■ Goal: Put the lines of the records below into a Markdown table with the columns Row and Line, starting at the line that contains "common name: Bloody-nosed beetle" and ending at the last line of the records. Number each line in order and skip any blank lines.

■ Records provided:

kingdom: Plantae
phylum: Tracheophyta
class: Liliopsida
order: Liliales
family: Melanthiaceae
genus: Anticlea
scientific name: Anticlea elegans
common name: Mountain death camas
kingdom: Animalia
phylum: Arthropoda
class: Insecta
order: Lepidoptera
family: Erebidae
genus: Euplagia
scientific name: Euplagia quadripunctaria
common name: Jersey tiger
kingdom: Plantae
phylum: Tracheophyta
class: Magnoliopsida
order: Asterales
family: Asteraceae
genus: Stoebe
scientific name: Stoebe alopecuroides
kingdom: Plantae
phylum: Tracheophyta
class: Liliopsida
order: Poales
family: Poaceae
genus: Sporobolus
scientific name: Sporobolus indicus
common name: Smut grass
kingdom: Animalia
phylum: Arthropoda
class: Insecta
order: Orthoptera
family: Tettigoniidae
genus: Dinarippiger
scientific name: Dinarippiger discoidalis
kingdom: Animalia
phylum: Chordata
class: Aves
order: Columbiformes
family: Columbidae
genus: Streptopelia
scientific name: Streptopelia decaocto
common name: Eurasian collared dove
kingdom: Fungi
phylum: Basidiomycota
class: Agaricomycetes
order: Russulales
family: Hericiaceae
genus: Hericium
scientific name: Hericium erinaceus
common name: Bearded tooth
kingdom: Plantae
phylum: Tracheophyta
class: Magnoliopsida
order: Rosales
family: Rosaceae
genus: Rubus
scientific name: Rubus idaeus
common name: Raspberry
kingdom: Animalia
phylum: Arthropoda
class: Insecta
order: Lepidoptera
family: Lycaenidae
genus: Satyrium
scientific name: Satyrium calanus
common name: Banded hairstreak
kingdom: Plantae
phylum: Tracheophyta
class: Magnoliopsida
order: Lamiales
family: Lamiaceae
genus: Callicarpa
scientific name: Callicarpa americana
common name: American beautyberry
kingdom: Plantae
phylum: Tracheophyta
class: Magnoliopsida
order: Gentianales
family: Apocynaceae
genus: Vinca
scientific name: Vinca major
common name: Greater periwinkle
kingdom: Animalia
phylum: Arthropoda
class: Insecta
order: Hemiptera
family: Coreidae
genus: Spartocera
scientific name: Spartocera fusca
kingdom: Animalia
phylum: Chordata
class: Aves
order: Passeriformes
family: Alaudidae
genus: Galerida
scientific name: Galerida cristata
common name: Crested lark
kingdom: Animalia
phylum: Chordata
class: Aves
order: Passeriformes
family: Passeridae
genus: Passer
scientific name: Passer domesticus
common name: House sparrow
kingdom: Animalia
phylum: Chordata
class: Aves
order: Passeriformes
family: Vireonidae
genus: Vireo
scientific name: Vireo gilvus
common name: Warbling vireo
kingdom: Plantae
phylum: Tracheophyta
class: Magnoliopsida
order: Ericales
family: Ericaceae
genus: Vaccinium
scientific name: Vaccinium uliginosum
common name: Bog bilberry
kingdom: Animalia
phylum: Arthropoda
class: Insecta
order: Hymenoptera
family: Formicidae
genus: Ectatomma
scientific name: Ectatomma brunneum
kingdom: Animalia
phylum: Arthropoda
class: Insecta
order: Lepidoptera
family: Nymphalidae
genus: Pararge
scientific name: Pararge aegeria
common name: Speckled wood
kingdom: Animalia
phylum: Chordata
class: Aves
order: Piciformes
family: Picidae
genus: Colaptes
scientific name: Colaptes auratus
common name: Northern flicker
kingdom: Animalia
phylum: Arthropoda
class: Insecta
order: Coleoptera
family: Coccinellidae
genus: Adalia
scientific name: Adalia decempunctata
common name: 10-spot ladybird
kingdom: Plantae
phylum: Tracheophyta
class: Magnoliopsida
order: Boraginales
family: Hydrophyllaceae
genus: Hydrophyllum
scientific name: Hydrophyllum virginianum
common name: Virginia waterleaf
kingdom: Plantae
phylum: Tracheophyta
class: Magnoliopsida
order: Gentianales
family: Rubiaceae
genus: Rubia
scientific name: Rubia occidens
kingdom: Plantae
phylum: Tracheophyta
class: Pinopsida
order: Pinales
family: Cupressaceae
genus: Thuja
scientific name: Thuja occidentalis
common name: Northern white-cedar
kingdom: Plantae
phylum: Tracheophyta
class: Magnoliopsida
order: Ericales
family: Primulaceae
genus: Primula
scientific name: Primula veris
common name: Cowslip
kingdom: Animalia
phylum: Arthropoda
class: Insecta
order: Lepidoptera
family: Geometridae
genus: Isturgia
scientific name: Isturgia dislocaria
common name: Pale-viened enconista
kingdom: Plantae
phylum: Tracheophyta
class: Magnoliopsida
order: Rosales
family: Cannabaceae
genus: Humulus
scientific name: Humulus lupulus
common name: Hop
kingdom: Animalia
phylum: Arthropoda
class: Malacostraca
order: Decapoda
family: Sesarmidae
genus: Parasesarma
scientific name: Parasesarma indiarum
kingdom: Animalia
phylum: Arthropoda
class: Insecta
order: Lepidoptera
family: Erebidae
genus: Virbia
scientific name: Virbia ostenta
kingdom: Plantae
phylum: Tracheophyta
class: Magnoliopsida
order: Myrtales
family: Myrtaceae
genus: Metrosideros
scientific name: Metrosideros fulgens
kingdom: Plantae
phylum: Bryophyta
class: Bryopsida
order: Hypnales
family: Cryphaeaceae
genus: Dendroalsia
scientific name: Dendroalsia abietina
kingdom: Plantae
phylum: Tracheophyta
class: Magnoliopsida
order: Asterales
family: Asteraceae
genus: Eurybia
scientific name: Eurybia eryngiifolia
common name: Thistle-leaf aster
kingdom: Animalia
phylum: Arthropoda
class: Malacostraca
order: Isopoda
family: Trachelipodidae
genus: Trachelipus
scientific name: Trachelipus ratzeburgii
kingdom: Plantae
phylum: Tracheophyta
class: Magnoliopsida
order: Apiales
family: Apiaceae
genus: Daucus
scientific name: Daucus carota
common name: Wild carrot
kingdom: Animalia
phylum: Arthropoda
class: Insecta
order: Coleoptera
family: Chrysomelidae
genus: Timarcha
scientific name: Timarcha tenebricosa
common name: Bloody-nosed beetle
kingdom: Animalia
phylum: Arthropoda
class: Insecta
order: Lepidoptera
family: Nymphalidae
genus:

■ Response to this exercise:
| Row | Line |
|---|---|
| 1 | common name: Bloody-nosed beetle |
| 2 | kingdom: Animalia |
| 3 | phylum: Arthropoda |
| 4 | class: Insecta |
| 5 | order: Lepidoptera |
| 6 | family: Nymphalidae |
| 7 | genus: |